Joon-ho (who both wrote and directs) creates a disturbing tale of the symbiotic relationship, as the Parks provide luxury services and the Kims are able to support their entire household by “feeding” off each other's wants and needs. The themes in “Parasite” don’t offer anything new, but it’s the storytelling, Joon-ho's mastery of the filmmaking craft, and the blend of dark humor and emotional punch that make this film so unique.
The story is layered in the most brilliant fashion and is a web of timely social themes like wealth inequality and class warfare. One family is struggling to keep the other out, while the other family is so desperately trying to claw their way in.
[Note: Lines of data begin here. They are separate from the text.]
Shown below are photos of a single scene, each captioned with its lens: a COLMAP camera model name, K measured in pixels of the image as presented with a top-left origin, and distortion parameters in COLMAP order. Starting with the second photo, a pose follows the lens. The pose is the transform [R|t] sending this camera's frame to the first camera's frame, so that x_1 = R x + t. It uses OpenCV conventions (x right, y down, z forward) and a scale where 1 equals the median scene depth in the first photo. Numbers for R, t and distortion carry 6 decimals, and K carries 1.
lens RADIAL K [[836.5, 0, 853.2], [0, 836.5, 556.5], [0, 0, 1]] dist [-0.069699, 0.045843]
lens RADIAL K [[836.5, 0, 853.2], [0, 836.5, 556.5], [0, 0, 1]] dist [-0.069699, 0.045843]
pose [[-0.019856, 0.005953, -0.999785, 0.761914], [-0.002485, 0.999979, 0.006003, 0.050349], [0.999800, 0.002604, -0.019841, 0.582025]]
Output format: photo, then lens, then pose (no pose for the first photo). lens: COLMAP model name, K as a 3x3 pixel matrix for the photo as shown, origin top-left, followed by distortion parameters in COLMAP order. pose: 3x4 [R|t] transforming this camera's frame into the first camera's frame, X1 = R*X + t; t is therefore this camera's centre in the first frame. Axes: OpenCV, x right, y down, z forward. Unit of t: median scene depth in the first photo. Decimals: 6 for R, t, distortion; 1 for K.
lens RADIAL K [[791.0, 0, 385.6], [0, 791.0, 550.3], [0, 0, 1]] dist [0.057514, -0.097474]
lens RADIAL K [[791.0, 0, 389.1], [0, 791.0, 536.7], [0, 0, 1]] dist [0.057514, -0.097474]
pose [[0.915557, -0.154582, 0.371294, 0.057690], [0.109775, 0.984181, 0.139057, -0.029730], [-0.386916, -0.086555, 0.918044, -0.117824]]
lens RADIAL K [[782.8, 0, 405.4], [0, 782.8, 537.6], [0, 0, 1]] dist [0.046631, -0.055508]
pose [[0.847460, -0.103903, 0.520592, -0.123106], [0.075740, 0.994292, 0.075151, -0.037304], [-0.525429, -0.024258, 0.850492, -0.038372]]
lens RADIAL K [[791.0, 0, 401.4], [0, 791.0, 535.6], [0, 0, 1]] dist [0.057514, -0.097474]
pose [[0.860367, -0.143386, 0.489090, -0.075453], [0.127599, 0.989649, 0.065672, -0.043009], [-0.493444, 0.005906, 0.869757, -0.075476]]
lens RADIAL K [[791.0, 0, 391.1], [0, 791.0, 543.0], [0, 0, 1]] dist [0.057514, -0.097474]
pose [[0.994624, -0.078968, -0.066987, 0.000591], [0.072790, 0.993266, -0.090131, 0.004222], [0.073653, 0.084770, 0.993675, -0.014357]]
When the story takes a major surprise turn, a sudden battle for dominance breaks out. The war shifts to a savage rivalry not between the affluent and the poor, but it’s the downtrodden who eventually begin fighting each other.
It’s not as easy as you’d assume to pick sides in this story. Everyone is sympathetic in their own way, making any misfortunes hit hard emotionally. There’s a sense of desperation and disgust as the tone seamlessly shifts from funny to distressing to absolute heartbreak in a manner of minutes. The film is unsettling for sure, but there are certain scenes that are unforgettable and will stick with me for a lifetime.
“Parasite” is one of the most intriguing, intelligent, and disturbing films of the year. It’s also one of the best.